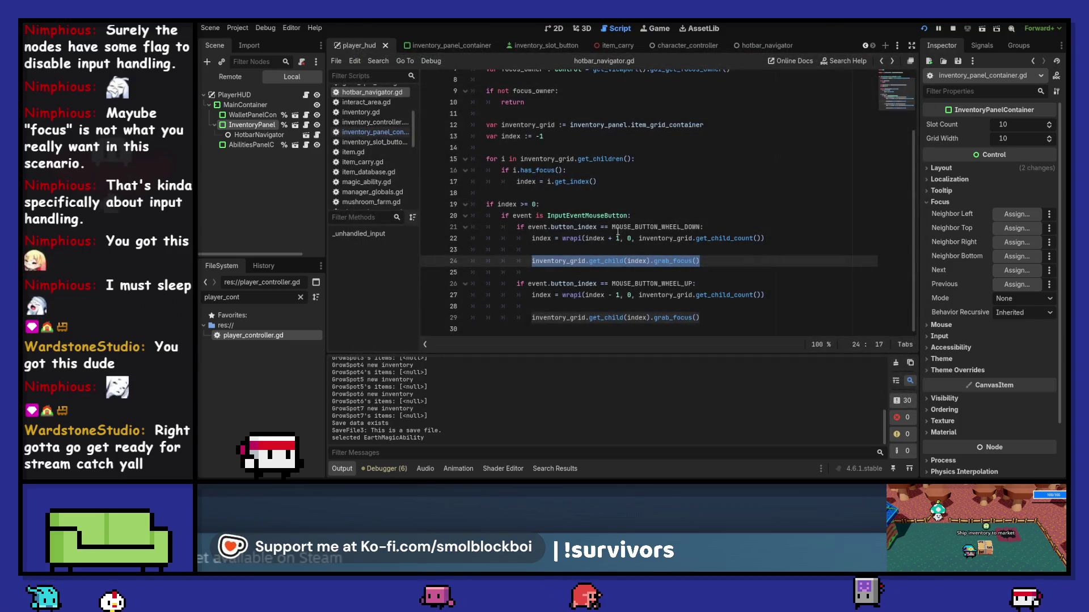
pyautogui.click(730, 251)
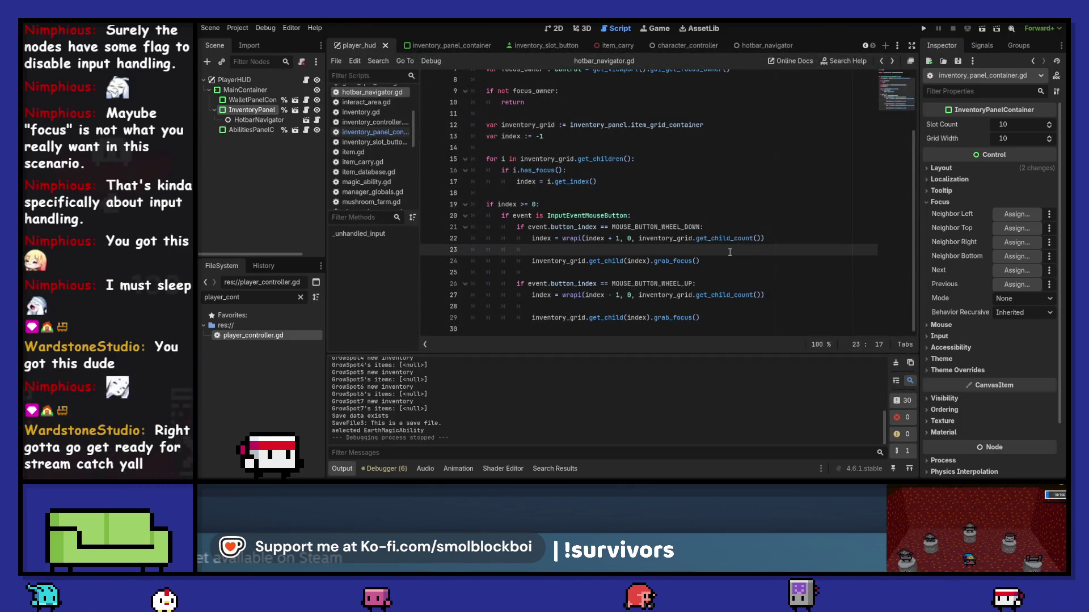
pyautogui.scroll(2, 729, 252)
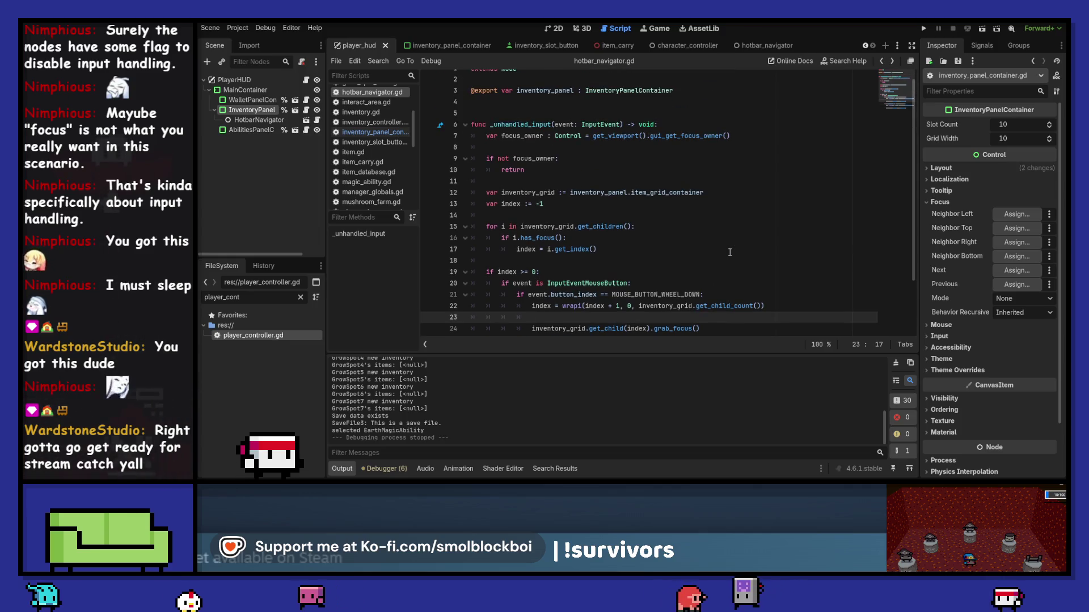
pyautogui.scroll(-2, 730, 252)
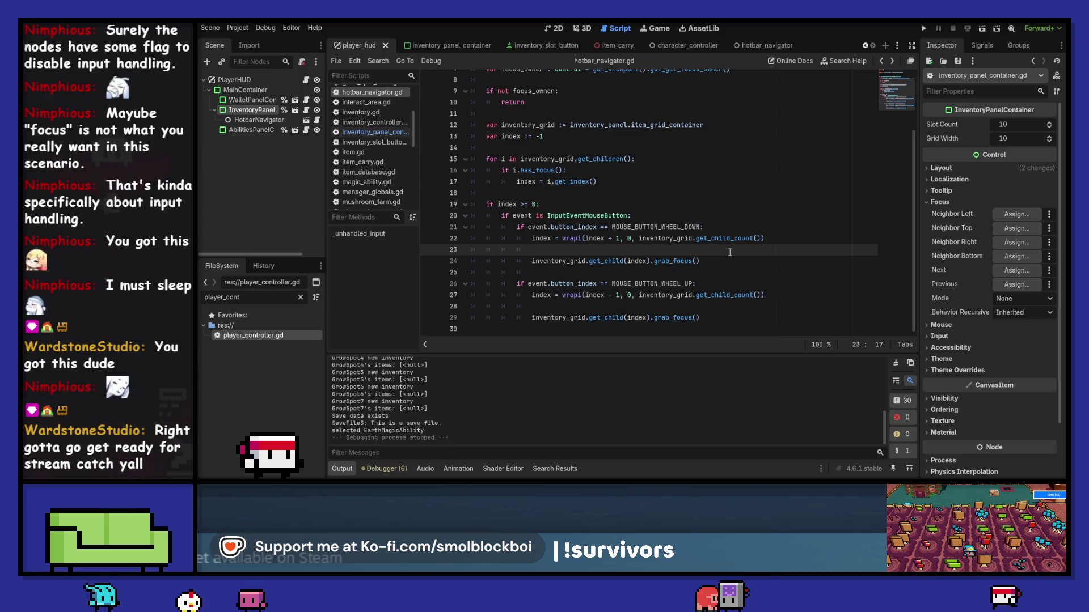
pyautogui.click(728, 260)
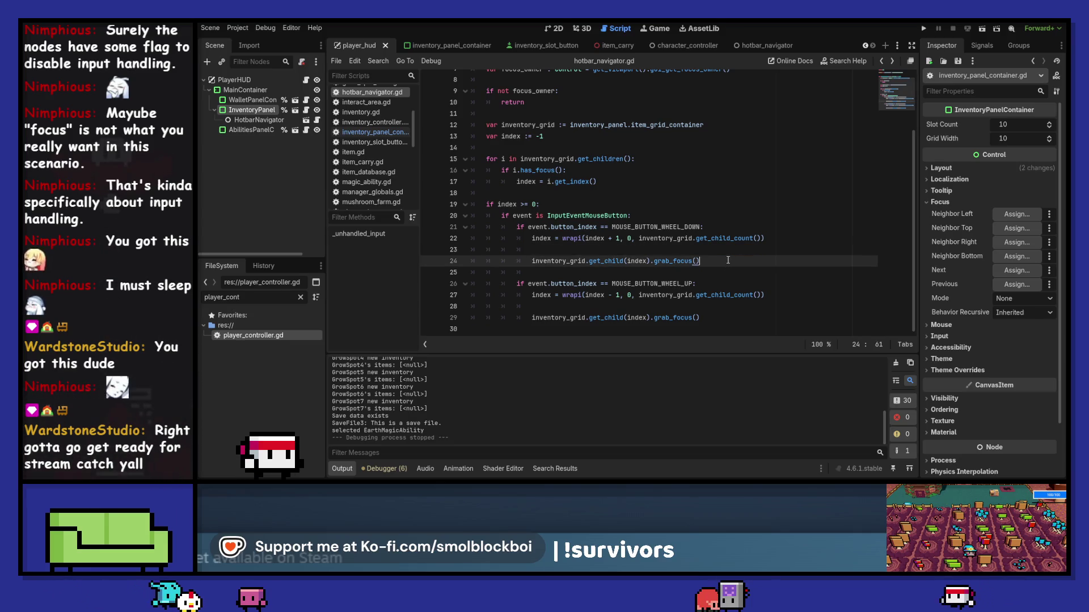
pyautogui.press('ctrl+k')
pyautogui.click(720, 318)
pyautogui.press('ctrl+k')
pyautogui.press('ctrl+s')
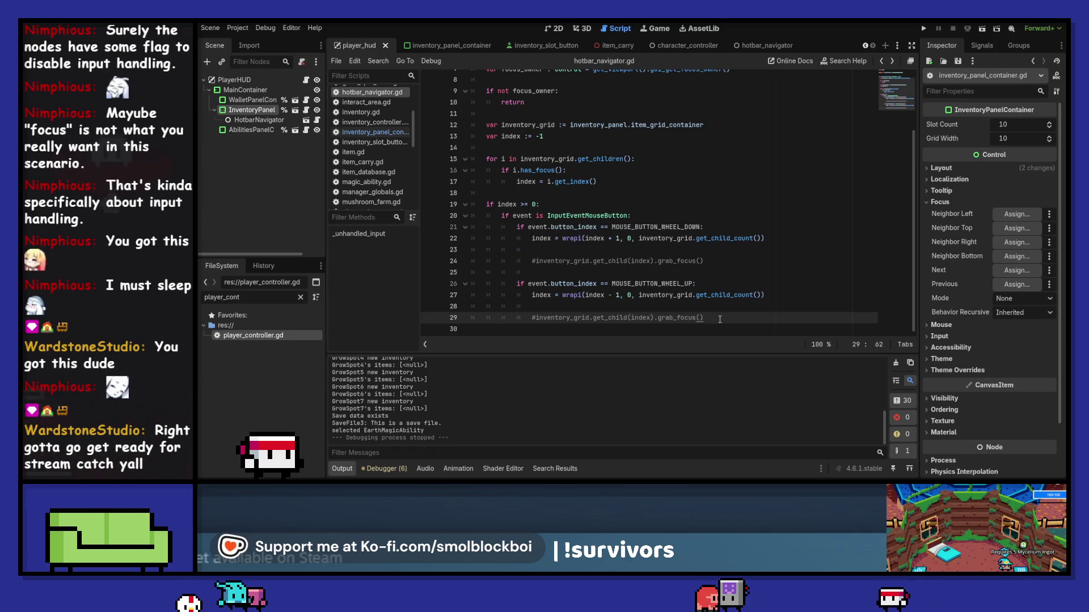
# Run the game, scroll the wheel over a focused hotbar slot, then close it.
pyautogui.press('F5')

------------------------------------------------------------

Task to carry out –
Leave out the pictures and repeat the remaining data exactly.

Result of the exercise –
pyautogui.click(730, 251)
pyautogui.scroll(2, 729, 252)
pyautogui.scroll(-2, 730, 252)
pyautogui.click(728, 260)
pyautogui.press('ctrl+k')
pyautogui.click(720, 318)
pyautogui.press('ctrl+k')
pyautogui.press('ctrl+s')
# Run the game, scroll the wheel over a focused hotbar slot, then close it.
pyautogui.press('F5')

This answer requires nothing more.